▶ **Supplied entries**
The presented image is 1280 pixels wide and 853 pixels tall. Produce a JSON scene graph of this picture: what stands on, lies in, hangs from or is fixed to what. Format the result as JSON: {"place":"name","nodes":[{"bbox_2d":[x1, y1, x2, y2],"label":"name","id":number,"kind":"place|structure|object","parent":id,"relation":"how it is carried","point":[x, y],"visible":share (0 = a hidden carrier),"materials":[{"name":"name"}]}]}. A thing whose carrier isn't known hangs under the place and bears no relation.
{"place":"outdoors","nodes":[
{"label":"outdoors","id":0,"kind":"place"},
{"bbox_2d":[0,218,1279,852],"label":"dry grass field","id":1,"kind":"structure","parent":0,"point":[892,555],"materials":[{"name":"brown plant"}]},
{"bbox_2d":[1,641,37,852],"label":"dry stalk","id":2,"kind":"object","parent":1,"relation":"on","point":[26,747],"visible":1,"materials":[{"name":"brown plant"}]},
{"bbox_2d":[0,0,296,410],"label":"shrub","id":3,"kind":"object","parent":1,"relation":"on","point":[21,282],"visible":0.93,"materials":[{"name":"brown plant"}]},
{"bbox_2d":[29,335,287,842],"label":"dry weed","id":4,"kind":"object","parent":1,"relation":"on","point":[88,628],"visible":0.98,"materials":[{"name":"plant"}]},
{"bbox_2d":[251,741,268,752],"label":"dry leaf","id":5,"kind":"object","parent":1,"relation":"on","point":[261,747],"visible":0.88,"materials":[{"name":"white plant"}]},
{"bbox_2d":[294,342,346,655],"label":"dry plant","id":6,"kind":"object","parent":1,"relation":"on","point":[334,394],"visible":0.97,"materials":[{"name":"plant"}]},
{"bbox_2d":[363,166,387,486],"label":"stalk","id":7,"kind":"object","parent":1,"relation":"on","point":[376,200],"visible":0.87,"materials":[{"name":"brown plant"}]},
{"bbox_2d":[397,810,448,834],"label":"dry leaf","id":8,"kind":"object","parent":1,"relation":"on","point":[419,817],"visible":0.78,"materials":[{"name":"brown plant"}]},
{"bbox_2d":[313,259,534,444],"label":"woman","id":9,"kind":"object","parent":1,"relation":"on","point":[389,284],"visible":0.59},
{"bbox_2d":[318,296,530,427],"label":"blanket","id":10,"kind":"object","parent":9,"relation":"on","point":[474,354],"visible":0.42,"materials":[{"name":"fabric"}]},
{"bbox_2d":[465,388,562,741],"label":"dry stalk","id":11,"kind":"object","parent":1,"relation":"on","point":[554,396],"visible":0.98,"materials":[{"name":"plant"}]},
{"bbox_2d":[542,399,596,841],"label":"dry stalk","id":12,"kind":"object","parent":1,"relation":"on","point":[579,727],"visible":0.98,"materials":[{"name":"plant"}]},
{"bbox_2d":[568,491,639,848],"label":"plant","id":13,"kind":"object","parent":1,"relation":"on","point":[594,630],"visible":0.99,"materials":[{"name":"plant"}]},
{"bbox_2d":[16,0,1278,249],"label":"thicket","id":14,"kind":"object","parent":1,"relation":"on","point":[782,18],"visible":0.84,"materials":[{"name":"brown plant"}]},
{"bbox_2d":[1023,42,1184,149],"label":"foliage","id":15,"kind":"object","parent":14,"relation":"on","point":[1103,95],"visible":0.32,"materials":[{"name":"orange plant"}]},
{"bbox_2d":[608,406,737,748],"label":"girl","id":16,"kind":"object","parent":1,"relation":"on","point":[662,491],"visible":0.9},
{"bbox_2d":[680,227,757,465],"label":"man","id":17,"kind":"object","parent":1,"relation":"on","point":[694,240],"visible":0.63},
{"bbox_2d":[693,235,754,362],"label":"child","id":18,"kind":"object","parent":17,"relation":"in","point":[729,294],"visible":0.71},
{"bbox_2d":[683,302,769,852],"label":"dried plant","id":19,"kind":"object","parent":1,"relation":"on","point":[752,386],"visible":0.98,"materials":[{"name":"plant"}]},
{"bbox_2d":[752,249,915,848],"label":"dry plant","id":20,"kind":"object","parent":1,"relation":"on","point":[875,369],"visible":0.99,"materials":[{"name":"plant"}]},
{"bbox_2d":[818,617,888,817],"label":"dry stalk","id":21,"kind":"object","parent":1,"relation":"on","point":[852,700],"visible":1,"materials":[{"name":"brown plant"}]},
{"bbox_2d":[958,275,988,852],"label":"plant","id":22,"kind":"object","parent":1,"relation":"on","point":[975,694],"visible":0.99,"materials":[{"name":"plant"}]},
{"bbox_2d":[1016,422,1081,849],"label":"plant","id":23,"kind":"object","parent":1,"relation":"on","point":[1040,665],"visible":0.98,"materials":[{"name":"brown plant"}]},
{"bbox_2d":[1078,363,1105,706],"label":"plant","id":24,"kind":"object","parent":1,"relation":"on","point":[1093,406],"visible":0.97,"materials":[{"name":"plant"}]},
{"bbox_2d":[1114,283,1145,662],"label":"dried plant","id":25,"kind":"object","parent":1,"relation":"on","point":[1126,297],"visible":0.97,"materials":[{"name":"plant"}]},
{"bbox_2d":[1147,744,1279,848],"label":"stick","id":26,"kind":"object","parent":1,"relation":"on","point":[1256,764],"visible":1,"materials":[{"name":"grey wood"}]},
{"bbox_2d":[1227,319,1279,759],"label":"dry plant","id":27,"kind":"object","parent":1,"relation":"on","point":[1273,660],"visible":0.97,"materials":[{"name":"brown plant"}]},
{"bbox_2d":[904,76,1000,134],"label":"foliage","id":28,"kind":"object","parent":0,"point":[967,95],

▶ **Instructions for the task**
Transcribe every entry in the listing, word for word.

▶ **Answer to this task**
The presented image is 1280 pixels wide and 853 pixels tall. Produce a JSON scene graph of this picture: what stands on, lies in, hangs from or is fixed to what. Format the result as JSON: {"place":"name","nodes":[{"bbox_2d":[x1, y1, x2, y2],"label":"name","id":number,"kind":"place|structure|object","parent":id,"relation":"how it is carried","point":[x, y],"visible":share (0 = a hidden carrier),"materials":[{"name":"name"}]}]}. A thing whose carrier isn't known hangs under the place and bears no relation.
{"place":"outdoors","nodes":[
{"label":"outdoors","id":0,"kind":"place"},
{"bbox_2d":[0,218,1279,852],"label":"dry grass field","id":1,"kind":"structure","parent":0,"point":[892,555],"materials":[{"name":"brown plant"}]},
{"bbox_2d":[1,641,37,852],"label":"dry stalk","id":2,"kind":"object","parent":1,"relation":"on","point":[26,747],"visible":1,"materials":[{"name":"brown plant"}]},
{"bbox_2d":[0,0,296,410],"label":"shrub","id":3,"kind":"object","parent":1,"relation":"on","point":[21,282],"visible":0.93,"materials":[{"name":"brown plant"}]},
{"bbox_2d":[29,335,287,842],"label":"dry weed","id":4,"kind":"object","parent":1,"relation":"on","point":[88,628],"visible":0.98,"materials":[{"name":"plant"}]},
{"bbox_2d":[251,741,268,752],"label":"dry leaf","id":5,"kind":"object","parent":1,"relation":"on","point":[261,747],"visible":0.88,"materials":[{"name":"white plant"}]},
{"bbox_2d":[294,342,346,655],"label":"dry plant","id":6,"kind":"object","parent":1,"relation":"on","point":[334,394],"visible":0.97,"materials":[{"name":"plant"}]},
{"bbox_2d":[363,166,387,486],"label":"stalk","id":7,"kind":"object","parent":1,"relation":"on","point":[376,200],"visible":0.87,"materials":[{"name":"brown plant"}]},
{"bbox_2d":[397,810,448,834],"label":"dry leaf","id":8,"kind":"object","parent":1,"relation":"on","point":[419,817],"visible":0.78,"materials":[{"name":"brown plant"}]},
{"bbox_2d":[313,259,534,444],"label":"woman","id":9,"kind":"object","parent":1,"relation":"on","point":[389,284],"visible":0.59},
{"bbox_2d":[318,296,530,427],"label":"blanket","id":10,"kind":"object","parent":9,"relation":"on","point":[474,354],"visible":0.42,"materials":[{"name":"fabric"}]},
{"bbox_2d":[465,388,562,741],"label":"dry stalk","id":11,"kind":"object","parent":1,"relation":"on","point":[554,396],"visible":0.98,"materials":[{"name":"plant"}]},
{"bbox_2d":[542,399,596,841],"label":"dry stalk","id":12,"kind":"object","parent":1,"relation":"on","point":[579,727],"visible":0.98,"materials":[{"name":"plant"}]},
{"bbox_2d":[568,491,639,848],"label":"plant","id":13,"kind":"object","parent":1,"relation":"on","point":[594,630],"visible":0.99,"materials":[{"name":"plant"}]},
{"bbox_2d":[16,0,1278,249],"label":"thicket","id":14,"kind":"object","parent":1,"relation":"on","point":[782,18],"visible":0.84,"materials":[{"name":"brown plant"}]},
{"bbox_2d":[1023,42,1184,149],"label":"foliage","id":15,"kind":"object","parent":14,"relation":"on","point":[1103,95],"visible":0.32,"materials":[{"name":"orange plant"}]},
{"bbox_2d":[608,406,737,748],"label":"girl","id":16,"kind":"object","parent":1,"relation":"on","point":[662,491],"visible":0.9},
{"bbox_2d":[680,227,757,465],"label":"man","id":17,"kind":"object","parent":1,"relation":"on","point":[694,240],"visible":0.63},
{"bbox_2d":[693,235,754,362],"label":"child","id":18,"kind":"object","parent":17,"relation":"in","point":[729,294],"visible":0.71},
{"bbox_2d":[683,302,769,852],"label":"dried plant","id":19,"kind":"object","parent":1,"relation":"on","point":[752,386],"visible":0.98,"materials":[{"name":"plant"}]},
{"bbox_2d":[752,249,915,848],"label":"dry plant","id":20,"kind":"object","parent":1,"relation":"on","point":[875,369],"visible":0.99,"materials":[{"name":"plant"}]},
{"bbox_2d":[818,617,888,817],"label":"dry stalk","id":21,"kind":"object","parent":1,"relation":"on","point":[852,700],"visible":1,"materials":[{"name":"brown plant"}]},
{"bbox_2d":[958,275,988,852],"label":"plant","id":22,"kind":"object","parent":1,"relation":"on","point":[975,694],"visible":0.99,"materials":[{"name":"plant"}]},
{"bbox_2d":[1016,422,1081,849],"label":"plant","id":23,"kind":"object","parent":1,"relation":"on","point":[1040,665],"visible":0.98,"materials":[{"name":"brown plant"}]},
{"bbox_2d":[1078,363,1105,706],"label":"plant","id":24,"kind":"object","parent":1,"relation":"on","point":[1093,406],"visible":0.97,"materials":[{"name":"plant"}]},
{"bbox_2d":[1114,283,1145,662],"label":"dried plant","id":25,"kind":"object","parent":1,"relation":"on","point":[1126,297],"visible":0.97,"materials":[{"name":"plant"}]},
{"bbox_2d":[1147,744,1279,848],"label":"stick","id":26,"kind":"object","parent":1,"relation":"on","point":[1256,764],"visible":1,"materials":[{"name":"grey wood"}]},
{"bbox_2d":[1227,319,1279,759],"label":"dry plant","id":27,"kind":"object","parent":1,"relation":"on","point":[1273,660],"visible":0.97,"materials":[{"name":"brown plant"}]},
{"bbox_2d":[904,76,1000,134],"label":"foliage","id":28,"kind":"object","parent":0,"point":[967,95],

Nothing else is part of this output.